Rumuskan Kurikulum Antiradikalisme, Ulama dan Cendekiawan Jateng Berkumpul, Ganjar: Biar Anak Tidak Baperan

Minggu 04-04-2021,18:56 WIB

Untuk merumuskan kurikulum antiradikalisme dan intoleransi di Jawa Tengah, ulama dan cendekiawan di Jawa Tengah berkumpul dalam Forum Cinta Tanah Air.  

Forum tersebut dipimpin langsung oleh Pengasuh Pondok Pesantren Giri Kusumo Mranggen KH Munif Muhammad Zuhri atau yang akrab disapa Mbah Munif. 

Anggota forum terdiri dari ulama, pengasuh pondok pesantren, rektor dan cendekiawan lainnya.

Gubernur Jawa Tengah Ganjar Pranowo mengapresiasi dan mendukung penuh forum ulama dan cendekiawan yang digagas tersebut.

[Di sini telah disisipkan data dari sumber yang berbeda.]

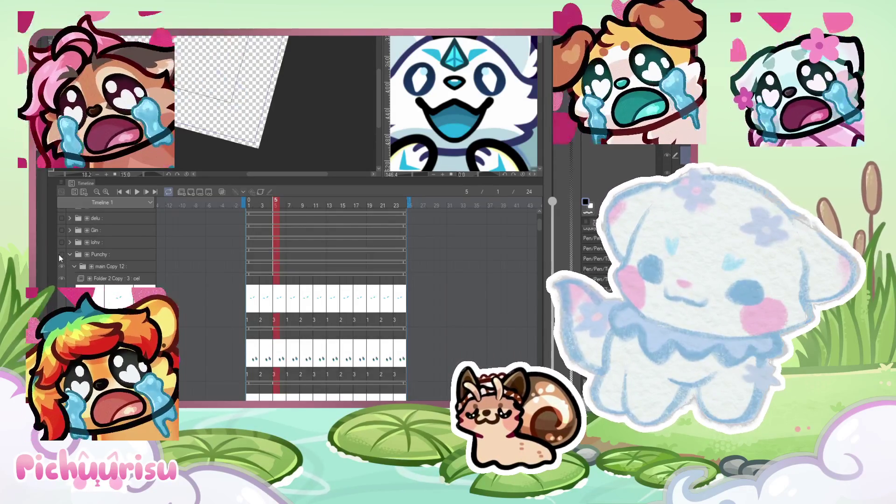
{"action": "left_click", "coordinate": [68, 254]}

Apalagi, forum itu hadir untuk membuat pedoman pengajaran di sekolah sebagai upaya melindungi generasi muda dari bahaya paham-paham radikal dan intoleran itu.

"Forum yang dipelopori Mbah Munif ini sangat brilian dan menerobos. Menggabungkan kampus dan pondok pesantren, mereka berkolaborasi untuk membuat kurikulum pendidikan," kata Ganjar saat menghadiri FGD Forum Cinta Tanah Air di UIN Walisongo Semarang, Minggu (4/4).

Ganjar menerangkan, forum tersebut sangat tepat sebagai jawaban kondisi masyarakat saat ini. Apalagi baru-baru ini, ada aksi terorisme di Makassar dan Jakarta yang dilakukan oleh anak-anak muda.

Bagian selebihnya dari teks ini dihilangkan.